Exactly reproduce the line that contains "left ankle: (109, 247)" and all lines after it in the entries below, through the very last line.

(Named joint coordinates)
+---+

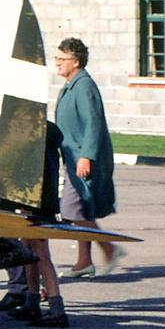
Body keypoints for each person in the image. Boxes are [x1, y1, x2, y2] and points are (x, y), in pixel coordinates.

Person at [54, 37, 122, 281]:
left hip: (84, 158)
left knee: (71, 209)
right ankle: (84, 261)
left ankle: (109, 247)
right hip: (74, 157)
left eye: (62, 59)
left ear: (76, 61)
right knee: (82, 209)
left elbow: (94, 123)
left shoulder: (83, 86)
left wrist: (86, 156)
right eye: (57, 58)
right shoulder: (72, 84)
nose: (57, 64)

+---+

**ANSWER BELOW:**
left ankle: (109, 247)
right hip: (74, 157)
left eye: (62, 59)
left ear: (76, 61)
right knee: (82, 209)
left elbow: (94, 123)
left shoulder: (83, 86)
left wrist: (86, 156)
right eye: (57, 58)
right shoulder: (72, 84)
nose: (57, 64)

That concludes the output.